**Directions for this task:**
What lines in the records include the string "github"? Return each one.

**Data listing:**
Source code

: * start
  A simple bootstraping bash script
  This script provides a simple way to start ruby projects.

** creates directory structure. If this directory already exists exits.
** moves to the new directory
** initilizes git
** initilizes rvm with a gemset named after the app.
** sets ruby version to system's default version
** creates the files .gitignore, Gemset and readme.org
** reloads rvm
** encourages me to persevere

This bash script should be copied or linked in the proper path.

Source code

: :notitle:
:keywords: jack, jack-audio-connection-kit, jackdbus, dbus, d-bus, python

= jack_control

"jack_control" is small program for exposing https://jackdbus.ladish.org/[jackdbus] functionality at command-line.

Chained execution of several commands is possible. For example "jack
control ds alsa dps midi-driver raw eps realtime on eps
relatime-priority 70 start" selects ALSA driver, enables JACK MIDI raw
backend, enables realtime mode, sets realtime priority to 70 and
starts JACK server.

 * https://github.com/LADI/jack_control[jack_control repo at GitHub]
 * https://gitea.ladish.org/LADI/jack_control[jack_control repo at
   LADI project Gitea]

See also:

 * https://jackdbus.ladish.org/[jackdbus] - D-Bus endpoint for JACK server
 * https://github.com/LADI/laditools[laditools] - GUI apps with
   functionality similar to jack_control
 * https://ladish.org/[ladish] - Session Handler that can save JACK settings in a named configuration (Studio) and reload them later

**Written response:**
 * https://github.com/LADI/jack_control[jack_control repo at GitHub]
 * https://github.com/LADI/laditools[laditools] - GUI apps with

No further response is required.